An epiphany came when we were cleaning our dishwasher, after almost 10 years of blissful neglect.

GE engineers failed me. To clean the dish washer, I needed to remove the top rack first. That required two plastic stoppers with the instructions from a YouTube search. After the top rack, I needed to remove a feeder pipe, the bottom sprayer, and the main water conduit. Then, I needed to pry out the waste basket which is also the locking mechanism for the mesh. I wouldn’t be able to do this without consulting the internet multiple times. And the taking apart was the easier part.

Underneath the mesh and sprayer was gross stuff matching the TV show “The Dirtiest Job.” There were brown greasy clumps, brown-black caked layer on surfaces, and hard mineral fused on whatever.

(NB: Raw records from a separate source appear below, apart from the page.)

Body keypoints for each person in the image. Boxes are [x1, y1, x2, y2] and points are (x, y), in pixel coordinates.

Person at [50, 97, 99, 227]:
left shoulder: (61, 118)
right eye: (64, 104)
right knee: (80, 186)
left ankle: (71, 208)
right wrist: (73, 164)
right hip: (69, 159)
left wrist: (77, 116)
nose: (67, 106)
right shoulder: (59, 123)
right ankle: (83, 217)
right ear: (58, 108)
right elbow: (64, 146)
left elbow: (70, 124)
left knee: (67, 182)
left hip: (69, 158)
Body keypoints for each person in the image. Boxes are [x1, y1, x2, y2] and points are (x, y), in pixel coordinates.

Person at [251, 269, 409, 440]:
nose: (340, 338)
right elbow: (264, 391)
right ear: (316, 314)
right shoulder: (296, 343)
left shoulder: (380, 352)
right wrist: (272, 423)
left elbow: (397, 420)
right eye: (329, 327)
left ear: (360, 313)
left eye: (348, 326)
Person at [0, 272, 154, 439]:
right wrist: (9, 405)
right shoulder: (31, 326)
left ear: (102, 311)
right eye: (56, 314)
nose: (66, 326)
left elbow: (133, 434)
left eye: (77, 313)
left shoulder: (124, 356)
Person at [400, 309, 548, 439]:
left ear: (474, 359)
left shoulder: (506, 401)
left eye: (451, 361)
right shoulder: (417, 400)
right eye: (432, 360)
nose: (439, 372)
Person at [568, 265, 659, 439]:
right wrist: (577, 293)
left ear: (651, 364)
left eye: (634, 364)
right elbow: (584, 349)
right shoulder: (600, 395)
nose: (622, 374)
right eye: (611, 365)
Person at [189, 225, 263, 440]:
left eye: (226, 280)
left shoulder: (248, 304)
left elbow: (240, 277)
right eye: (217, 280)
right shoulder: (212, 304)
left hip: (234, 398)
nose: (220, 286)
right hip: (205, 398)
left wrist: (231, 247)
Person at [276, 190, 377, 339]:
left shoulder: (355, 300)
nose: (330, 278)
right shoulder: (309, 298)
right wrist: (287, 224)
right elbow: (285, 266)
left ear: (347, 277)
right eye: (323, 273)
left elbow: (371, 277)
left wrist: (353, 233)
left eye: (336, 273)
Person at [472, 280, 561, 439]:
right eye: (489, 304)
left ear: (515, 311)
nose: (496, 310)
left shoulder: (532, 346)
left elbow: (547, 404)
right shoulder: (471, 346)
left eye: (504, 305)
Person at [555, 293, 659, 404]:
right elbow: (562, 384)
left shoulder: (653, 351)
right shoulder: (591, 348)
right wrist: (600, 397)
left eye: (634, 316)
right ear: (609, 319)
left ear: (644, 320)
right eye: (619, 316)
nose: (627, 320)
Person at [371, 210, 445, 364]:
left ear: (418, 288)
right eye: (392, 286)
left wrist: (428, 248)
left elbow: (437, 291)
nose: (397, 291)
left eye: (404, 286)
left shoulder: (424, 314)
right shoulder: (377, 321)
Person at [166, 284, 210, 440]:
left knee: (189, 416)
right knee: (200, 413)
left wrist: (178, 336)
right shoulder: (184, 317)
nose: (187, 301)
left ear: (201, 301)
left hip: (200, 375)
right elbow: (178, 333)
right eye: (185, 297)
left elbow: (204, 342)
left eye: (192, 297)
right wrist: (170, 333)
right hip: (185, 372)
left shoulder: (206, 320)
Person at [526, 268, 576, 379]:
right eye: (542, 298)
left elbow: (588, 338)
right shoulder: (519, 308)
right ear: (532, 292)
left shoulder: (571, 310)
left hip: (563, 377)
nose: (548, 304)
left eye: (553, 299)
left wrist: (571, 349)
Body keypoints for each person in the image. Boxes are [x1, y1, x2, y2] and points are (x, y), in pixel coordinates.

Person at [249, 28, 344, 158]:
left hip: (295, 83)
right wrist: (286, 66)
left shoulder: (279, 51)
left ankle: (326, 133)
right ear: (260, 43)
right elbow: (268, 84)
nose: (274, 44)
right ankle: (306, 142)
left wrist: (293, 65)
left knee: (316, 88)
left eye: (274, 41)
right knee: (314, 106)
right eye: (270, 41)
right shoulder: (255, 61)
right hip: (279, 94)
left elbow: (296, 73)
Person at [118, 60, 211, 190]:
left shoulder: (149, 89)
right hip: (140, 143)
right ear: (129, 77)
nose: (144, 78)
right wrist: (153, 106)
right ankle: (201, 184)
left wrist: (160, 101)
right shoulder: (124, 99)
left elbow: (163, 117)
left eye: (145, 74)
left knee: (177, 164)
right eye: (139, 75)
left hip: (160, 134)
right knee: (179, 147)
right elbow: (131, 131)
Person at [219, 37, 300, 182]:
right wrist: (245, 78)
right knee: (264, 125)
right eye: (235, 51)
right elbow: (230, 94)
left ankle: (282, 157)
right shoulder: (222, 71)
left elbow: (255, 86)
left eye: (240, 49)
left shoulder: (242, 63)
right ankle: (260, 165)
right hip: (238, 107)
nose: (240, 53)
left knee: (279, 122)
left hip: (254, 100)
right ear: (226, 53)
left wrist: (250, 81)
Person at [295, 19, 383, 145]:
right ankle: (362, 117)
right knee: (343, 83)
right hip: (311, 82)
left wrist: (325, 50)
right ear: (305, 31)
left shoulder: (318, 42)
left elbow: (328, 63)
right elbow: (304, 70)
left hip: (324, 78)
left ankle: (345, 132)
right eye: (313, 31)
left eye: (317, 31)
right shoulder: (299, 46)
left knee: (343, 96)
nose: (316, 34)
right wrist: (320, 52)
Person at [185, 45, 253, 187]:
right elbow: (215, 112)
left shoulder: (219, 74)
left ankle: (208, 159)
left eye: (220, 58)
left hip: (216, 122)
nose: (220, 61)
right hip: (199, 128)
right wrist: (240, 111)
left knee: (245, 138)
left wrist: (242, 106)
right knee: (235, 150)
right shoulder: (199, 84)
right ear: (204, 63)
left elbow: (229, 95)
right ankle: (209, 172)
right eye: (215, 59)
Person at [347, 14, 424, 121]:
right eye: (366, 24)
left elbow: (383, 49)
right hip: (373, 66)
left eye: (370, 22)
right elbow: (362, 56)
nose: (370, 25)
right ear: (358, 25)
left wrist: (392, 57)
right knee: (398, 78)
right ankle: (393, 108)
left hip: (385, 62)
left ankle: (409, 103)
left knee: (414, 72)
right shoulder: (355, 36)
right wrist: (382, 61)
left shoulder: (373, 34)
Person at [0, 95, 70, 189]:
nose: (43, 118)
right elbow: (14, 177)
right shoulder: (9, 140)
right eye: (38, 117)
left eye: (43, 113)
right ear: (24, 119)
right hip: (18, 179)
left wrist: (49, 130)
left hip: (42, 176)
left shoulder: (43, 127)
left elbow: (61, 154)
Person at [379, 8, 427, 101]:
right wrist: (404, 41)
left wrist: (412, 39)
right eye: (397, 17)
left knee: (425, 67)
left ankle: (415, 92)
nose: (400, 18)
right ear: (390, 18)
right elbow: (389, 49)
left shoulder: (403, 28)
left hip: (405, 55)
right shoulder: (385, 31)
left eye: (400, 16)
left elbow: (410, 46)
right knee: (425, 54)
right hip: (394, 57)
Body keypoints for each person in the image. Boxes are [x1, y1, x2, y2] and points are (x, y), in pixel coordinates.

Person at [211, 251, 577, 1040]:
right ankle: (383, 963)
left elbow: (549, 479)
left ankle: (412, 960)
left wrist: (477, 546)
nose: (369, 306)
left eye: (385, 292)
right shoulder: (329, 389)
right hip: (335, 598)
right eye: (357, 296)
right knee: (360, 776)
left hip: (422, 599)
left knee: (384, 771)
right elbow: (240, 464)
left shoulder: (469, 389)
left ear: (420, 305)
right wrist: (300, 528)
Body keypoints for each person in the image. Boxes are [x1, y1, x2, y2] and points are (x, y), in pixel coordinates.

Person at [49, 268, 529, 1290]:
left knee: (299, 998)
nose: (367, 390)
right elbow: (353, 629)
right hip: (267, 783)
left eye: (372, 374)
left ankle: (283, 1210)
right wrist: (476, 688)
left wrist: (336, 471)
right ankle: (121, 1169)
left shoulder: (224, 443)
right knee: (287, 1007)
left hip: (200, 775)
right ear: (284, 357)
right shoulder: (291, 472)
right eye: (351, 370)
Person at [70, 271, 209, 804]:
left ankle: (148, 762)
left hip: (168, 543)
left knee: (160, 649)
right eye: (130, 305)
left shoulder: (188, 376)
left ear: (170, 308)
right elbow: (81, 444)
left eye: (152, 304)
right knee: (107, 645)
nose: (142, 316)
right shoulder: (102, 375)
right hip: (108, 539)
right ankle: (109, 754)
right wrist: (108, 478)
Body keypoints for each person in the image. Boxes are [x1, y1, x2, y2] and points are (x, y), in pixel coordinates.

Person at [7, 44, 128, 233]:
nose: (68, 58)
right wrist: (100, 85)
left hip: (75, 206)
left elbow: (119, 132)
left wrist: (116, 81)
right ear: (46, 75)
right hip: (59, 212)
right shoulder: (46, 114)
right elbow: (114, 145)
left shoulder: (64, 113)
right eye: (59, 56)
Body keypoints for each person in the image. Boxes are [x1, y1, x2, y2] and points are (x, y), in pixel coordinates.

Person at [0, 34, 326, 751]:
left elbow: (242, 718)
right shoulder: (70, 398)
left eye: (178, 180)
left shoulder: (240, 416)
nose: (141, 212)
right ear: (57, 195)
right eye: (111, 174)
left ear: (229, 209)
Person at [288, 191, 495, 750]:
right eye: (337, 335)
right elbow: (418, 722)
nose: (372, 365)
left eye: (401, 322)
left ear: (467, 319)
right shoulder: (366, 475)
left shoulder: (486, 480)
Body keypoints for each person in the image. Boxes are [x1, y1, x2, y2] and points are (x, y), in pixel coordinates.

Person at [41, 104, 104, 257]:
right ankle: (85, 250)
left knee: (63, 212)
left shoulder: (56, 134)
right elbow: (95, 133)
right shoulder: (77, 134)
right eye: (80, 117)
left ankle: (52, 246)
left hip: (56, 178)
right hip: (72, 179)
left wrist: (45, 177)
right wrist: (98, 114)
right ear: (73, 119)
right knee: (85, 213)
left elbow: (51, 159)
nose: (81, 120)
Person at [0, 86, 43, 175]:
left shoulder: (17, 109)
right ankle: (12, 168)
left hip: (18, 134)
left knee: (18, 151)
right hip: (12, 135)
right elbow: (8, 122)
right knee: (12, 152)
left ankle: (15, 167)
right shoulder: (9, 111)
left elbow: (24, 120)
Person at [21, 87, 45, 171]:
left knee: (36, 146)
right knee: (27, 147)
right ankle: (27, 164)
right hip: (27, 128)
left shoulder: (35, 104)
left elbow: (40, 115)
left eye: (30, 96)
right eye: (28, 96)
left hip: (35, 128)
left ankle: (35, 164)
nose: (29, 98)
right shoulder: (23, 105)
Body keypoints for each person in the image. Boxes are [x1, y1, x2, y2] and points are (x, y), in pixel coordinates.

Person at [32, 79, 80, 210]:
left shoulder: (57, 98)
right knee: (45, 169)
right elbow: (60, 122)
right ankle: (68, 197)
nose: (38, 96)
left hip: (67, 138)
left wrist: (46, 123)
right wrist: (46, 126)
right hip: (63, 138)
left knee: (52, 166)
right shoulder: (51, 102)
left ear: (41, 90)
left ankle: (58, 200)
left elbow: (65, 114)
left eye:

An hour or so of hard scrubbing later, the reassembly process started. That took only 10 minutes or so.

We trial-ran the dish washer with a cup of vinegar on the top shelf, facing upward. Then re-ran it with glassware and mugs. They were spotless. Yay!

Life is full of filters. Wherever a filter exists, there must be a way to clean or replace it. You can simply spray clean your screen window. You will discard your coffee filter. You drive to a mechanic to replace one or several filters in your car.

I sincerely hope you have a better dishwasher than my 10-year old GE Profile. I urge you to check it today, and wish you the best.